Leigh Anne might have met and fallen in love with someone else, but I think something about seeing her again and realizing what he’d lost made Preston start searching for something beyond what I could give him.

Yet here I am, nearly six months later, still clinging to what we had. Wishing I could make him love me.

I start the car and head back toward my apartment, a sadness hanging heavy in my heart. I feel hopeless. Completely lost.

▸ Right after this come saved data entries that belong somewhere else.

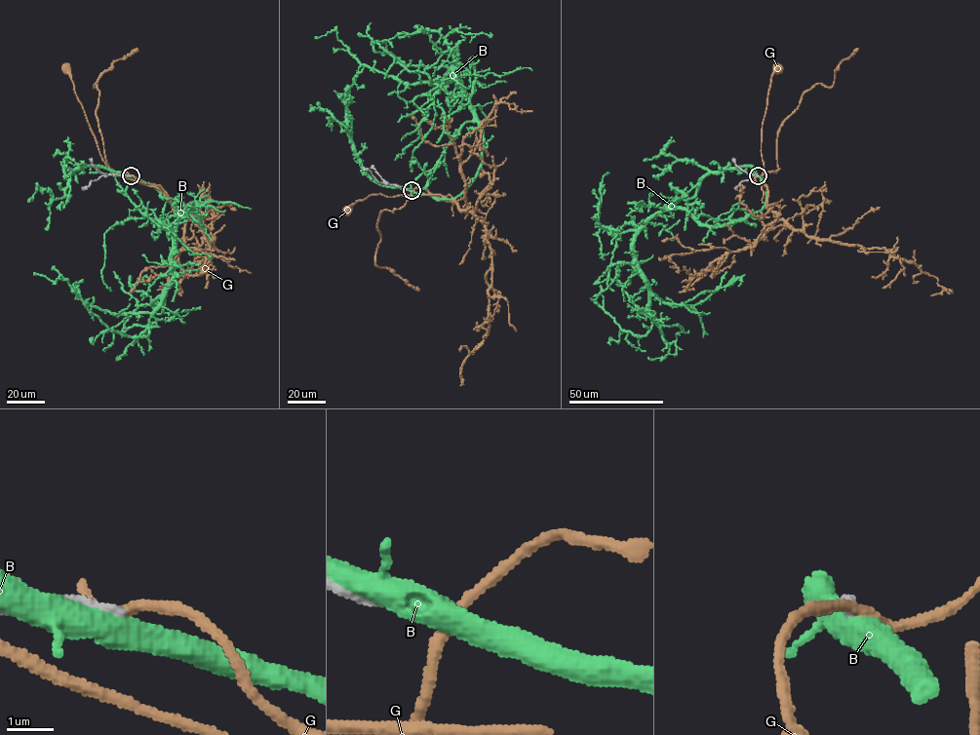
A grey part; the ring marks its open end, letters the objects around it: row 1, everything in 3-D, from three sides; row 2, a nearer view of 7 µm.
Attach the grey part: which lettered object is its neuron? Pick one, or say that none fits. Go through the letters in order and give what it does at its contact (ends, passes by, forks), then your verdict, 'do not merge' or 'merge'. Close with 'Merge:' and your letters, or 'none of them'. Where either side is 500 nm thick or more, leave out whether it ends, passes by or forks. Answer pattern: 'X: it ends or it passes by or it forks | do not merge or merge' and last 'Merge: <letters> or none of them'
B: it forks | do not merge
G: it passes by | do not merge
Merge: none of them

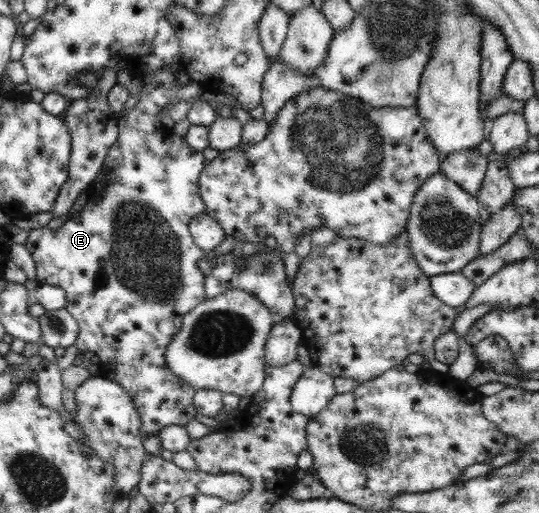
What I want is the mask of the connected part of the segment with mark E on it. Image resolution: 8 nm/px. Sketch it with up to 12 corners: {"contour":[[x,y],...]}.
{"contour":[[140,79],[79,211],[28,231],[140,432],[195,418],[165,366],[206,299],[206,161],[161,125],[201,97]]}

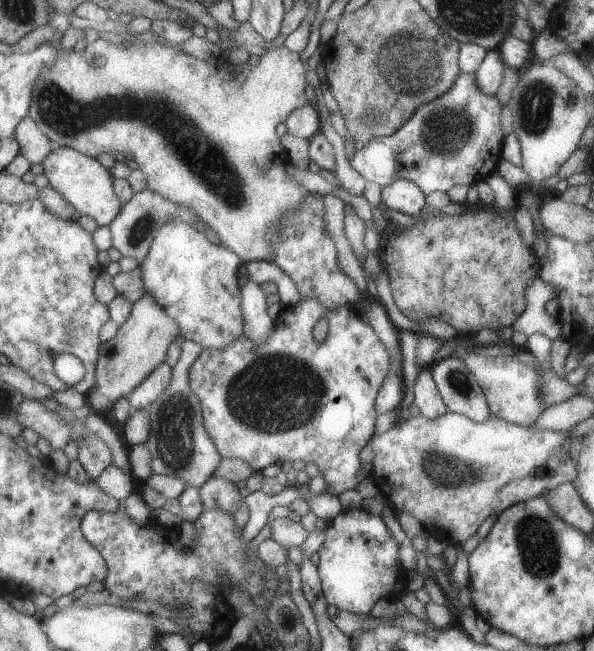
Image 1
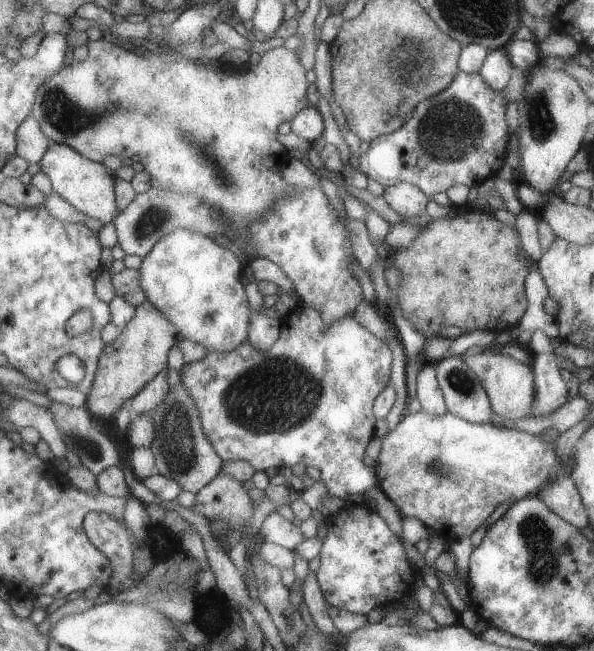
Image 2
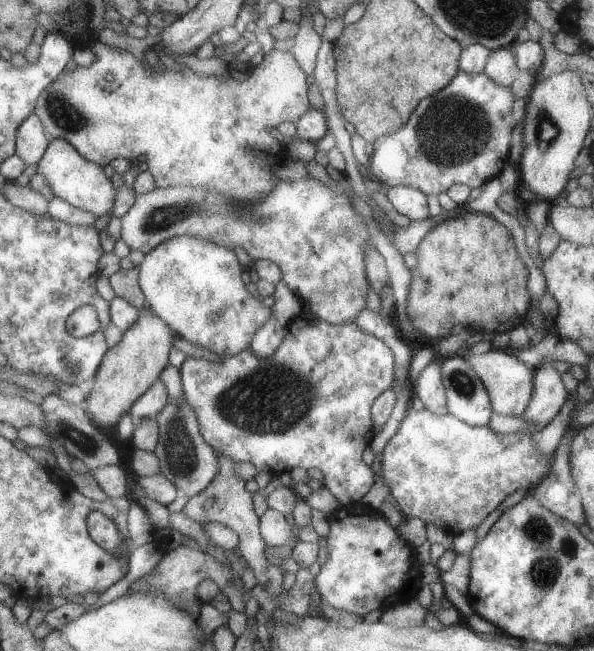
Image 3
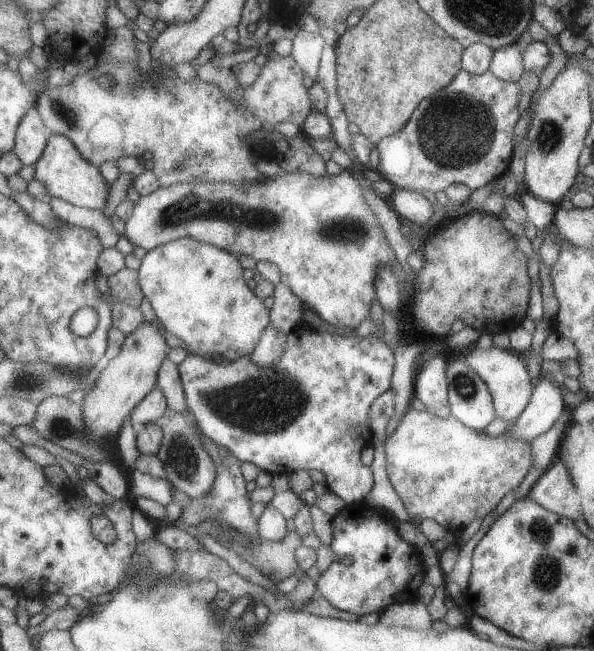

I think there’s been a part of me that was still hoping he’d see the light and come back to me. Even after three weeks of not talking, I guess some irrational hope still lingered. Like maybe he would see me across the quad and realize he’d made a terrible mistake.

But seeing him with someone else broke the last of that hope. It’s really over between us.

I swipe at a falling tear as I zip the car into my parking spot in front of the small apartment on the east end of campus. All I want to do is go inside, take an aspirin and crawl into bed.

The TV is on in Monica’s room, so I sneak past and close my door behind me. But when I go to set my things down on my bed, I notice a large garment bag spread across it.

My stomach twists.

Fuck
.

How could I have forgotten?

I throw my bag and coat on the floor and carefully unzip the white garment bag. I pull the red dress out and hold it up, barely able to breathe.

It’s strapless with a tight ruched bodice adorned with white pearls under the bust. The skirt flares out just above the knee. A beautiful lace pattern is hand-stitched along a split in the fabric where it ruffles and hitches up, revealing a layer of white lace underneath.

It’s my dream dress. Ordered nearly seven months ago from a very expensive boutique in Atlanta specifically for this year’s Christmas Memories Charity Ball. The ball is an event Preston’s mother throws every year at her house. I had planned on going with Preston and if I’m being honest, when I saw this dress, I had a distinct mental image of me wearing it with him kneeling at my feet, a ring stretched up toward me.